Clinical outcomes after PCI or CABG in the LE MANS randomized trial.
CABG – Coronary artery bypass graft; CVA – Cerebrovascular accidents; LM – Left main; MACE – Major adverse cardiac events; MI – Myocardial infarction;
PCI – Percutaneous coronary intervention
Figure 6. Clinical outcomes after PCI or CABG in the LE MANS randomized trial.

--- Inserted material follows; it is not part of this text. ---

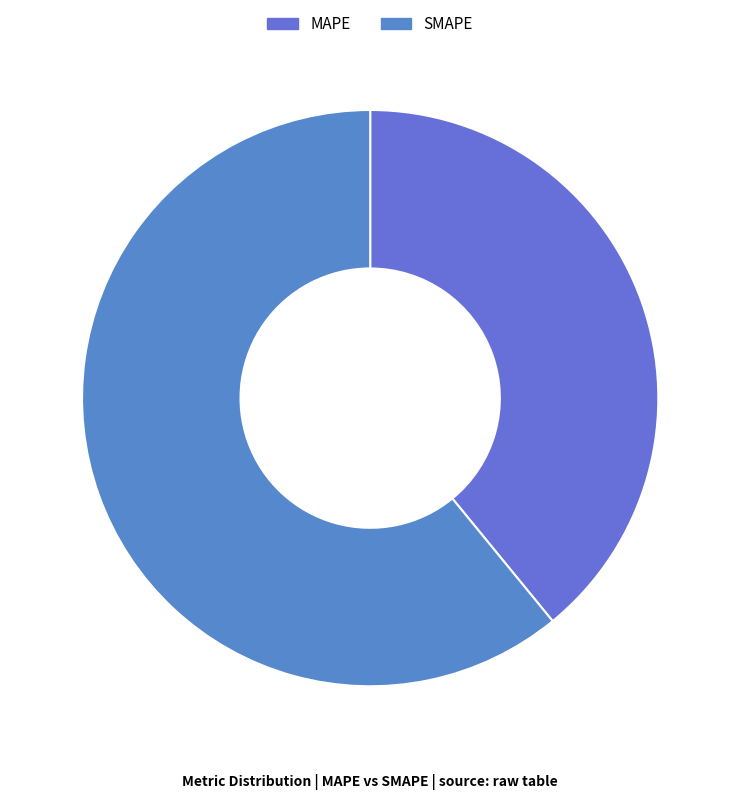

Which slice is the smallest?

MAPE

Summary: how to decide on which therapy for which patient presenting with LMS disease
PCI has come a long way and for most patients is a day-case procedure with minimal morbidity and good longer-term outcomes. Those with LMS disease comprise a small heterogeneous but important group for whom choice of therapy is more difficult not least being set against a background of the standard of care historically being CABG, albeit this has evolved from comparisons with medical therapy. Each patient with LMS disease should be discussed at a multidisciplinary team meeting and the following issues taken into account. Ostial and body disease in lower-risk patients should be considered primarily as suitable for PCI, with any concerns over the small and clinically insignificant excess late stent thrombosis leading to consideration of use of BMS in these essentially large vessels. Even so, patients should be told that in the absence as yet of any randomised data, the current standard of care even in this low risk for PCI group is CABG, with the multiple disadvantages of surgery also being highlighted. In higher-risk patients, especially those with recognised co-morbidity and in particular those constituting surgical rejects (which will vary according to surgeon), the discussion requires even greater understanding of the issues. Those with bifurcation disease, in the absence of robust absolute understanding of how best to guarantee PCI results, may well still be considered to be surgical candidates. Those who will not survive an operation but who are at risk from their LMS disease or who have significant life-limiting symptoms should be considered for PCI with clear discussions with the patient and relative and clear indication of risk in any PCI audit database. SYNTAX may well tell us the answer as to how best treat LMS disease but it is clear that in this context, as for other comparisons of PCI vs. surgery, the shift is toward PCI. When the surgeons try to attract attention, one should consider if they are waving or drowning. From an interventional cardiologist's point of view, PCI will eventually replace CABG in all patients.

Study abbreviations
ARTS I – Arterial Revascularization Therapy Study I
ARTS II – Arterial Revascularization Therapy Study II
CASS Registry – Coronary Artery Surgery Study Registry
ERACI III Trial – Argentine Randomized Trial of Coronary Stents versus Bypass Surgery Trial
LE MANS – Study of Unprotected Left Main Stenting versus Bypass Surgery
MASS II – Medicine, Angioplasty, or Surgery Study
SYNTAX Trial – Synergy Between PCI and TAXUS and Cardiac Surgery Trial
ULTIMA Registry – Unprotected Left Main Trunk Intervention Multicenter Assessment Registry


Key Learning
  • Don’t depend on historical data
  • Don’t depend on the title of any study to convince you that its contents are robust
  • Review all cases of LMS with colleagues – experienced interventionists as well as surgeons
  • Discuss the real risks and outcomes with the patient and their relatives
  • Await the results of randomised controlled trials before coming to any conclusions regarding the optimal treatment for LMS disease.